In the room, though, the most insistent noise was Nelson’s breathing. It was hoarse and laboured, interspersed with sighs and groaning. And now and then a silence would ensue, when all breathing stopped for such a time that Hastie feared the worst, and moved to the bedside, and stared down. Then the eyes would roll, beneath closed lids, and a noise like a choking animal would rise, and tear at Nelson’s body and Tim’s heart. He had
grown used to letting tears fall now, where not so long ago it shamed him. He could not see how this white-skinned, bloodless morsel could ever come to health again.
He had a fan with him, and after one long hiatus of the sick man’s breath, he moved it close to his face to dislodge a mosquito. The palm leaf scratched the skin, and Nelson’s eyes, startlingly shone out.
‘Sir,’ said Hastie. ‘Forgive me, it is nothing. Just a stinging fly.’
And Nelson smiled, and blinked, and smiled again. And spoke.
‘Mother, don’t die,’ he said, clearly. ‘Mother, please don’t die. I am not nine yet, and you must not go. Please Mother, do not die just yet. It is Christmas time.’
Hastie had heard this, in some part, before. Even in Nicaragua, when in high fever, Nelson had called upon his mother. His eyes, like now, were usually wide open, and he could see, although not perhaps what other men could see.
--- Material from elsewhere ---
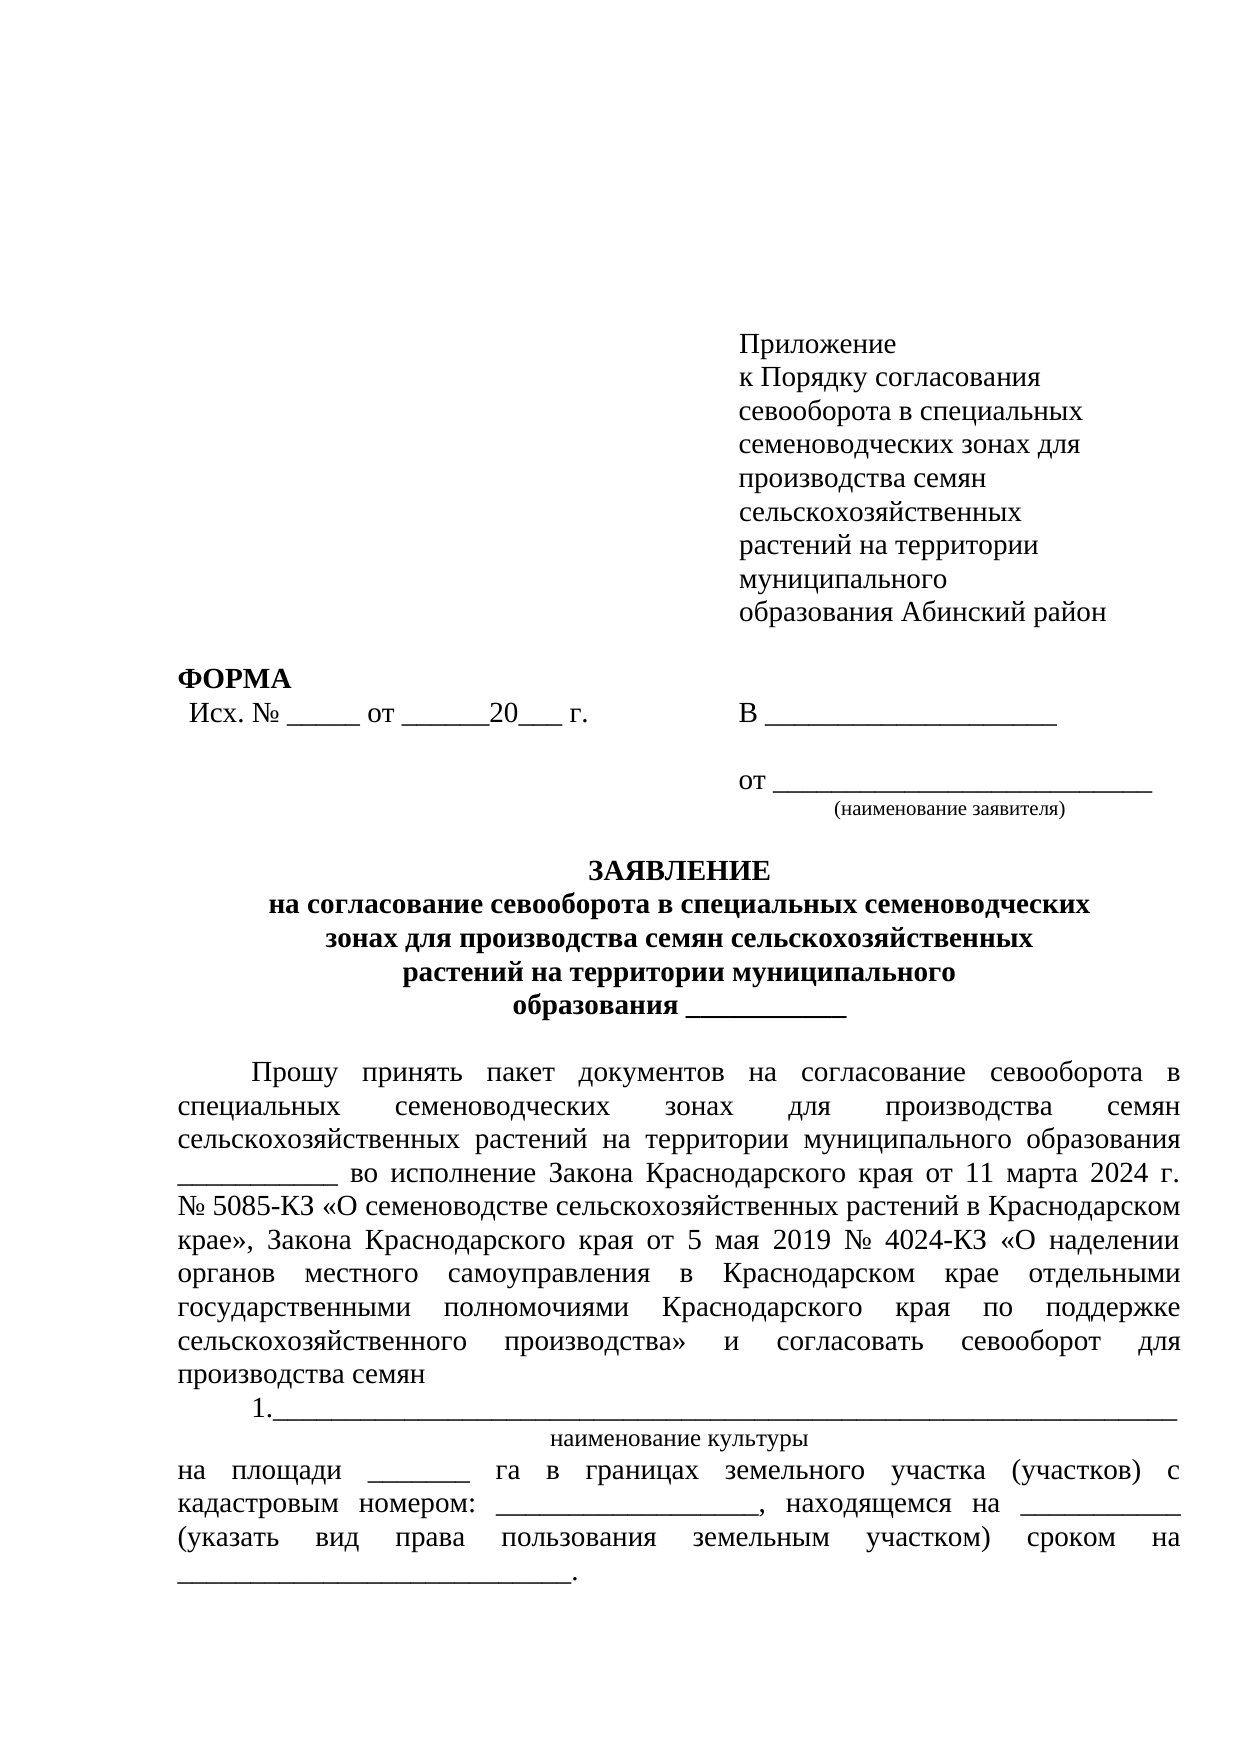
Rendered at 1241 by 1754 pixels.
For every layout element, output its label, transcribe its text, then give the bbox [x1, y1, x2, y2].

He would stare, and smile, and blink. Sometimes he’d lift a hand to make a gesture, then let it limply fall.
‘All will be well,’ said Hastie, softly. ‘This will pass, I promise you. It is a fever, sir. I will bring you something. Your apothecary is here.’
‘You must be brave,’ said Nelson, and his voice had altered. He was himself his mother, speaking her remembered words. His eyes had closed again, and he was groaning. Then he looked at Hastie, apparently quite conscious.
‘My mother said I must be brave,’ he said, matter of fact. ‘Tim, she died when I was nine, St Stephen’s Day. All my brothers and my sisters, and my poor father, a clergyman. She said I must be brave. And I have been, I have been and I will. Oh mother, my poor mother. So young.’
Tim Hastie, when the eyes were firmly closed and the breathing normal, took a sip of rum and water, and dabbed his sweating face. Nelson had grown up in Burnham Thorpe, which he described as a low, cold place, a land of marsh and mist and muddy creeks, quite comfortless. His father was a kindly man – he did insist – but strict.